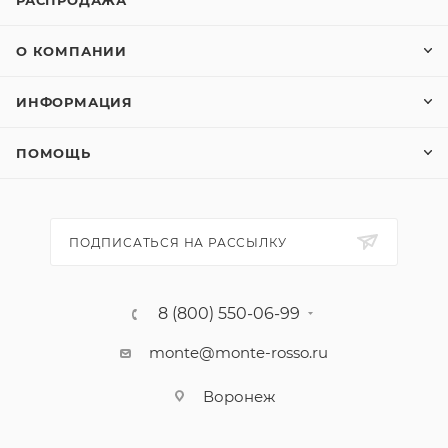
РАСПРОДАЖА
О КОМПАНИИ
ИНФОРМАЦИЯ
ПОМОЩЬ
ПОДПИСАТЬСЯ НА РАССЫЛКУ
8 (800) 550-06-99
monte@monte-rosso.ru
Воронеж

┄┄┄┄┄┄┄┄┄┄

Your objective.
Wherever a picture appears in the records, omit it, and transcribe everything else exactly.

Completed task.
РАСПРОДАЖА
О КОМПАНИИ
ИНФОРМАЦИЯ
ПОМОЩЬ
ПОДПИСАТЬСЯ НА РАССЫЛКУ
8 (800) 550-06-99
monte@monte-rosso.ru
Воронеж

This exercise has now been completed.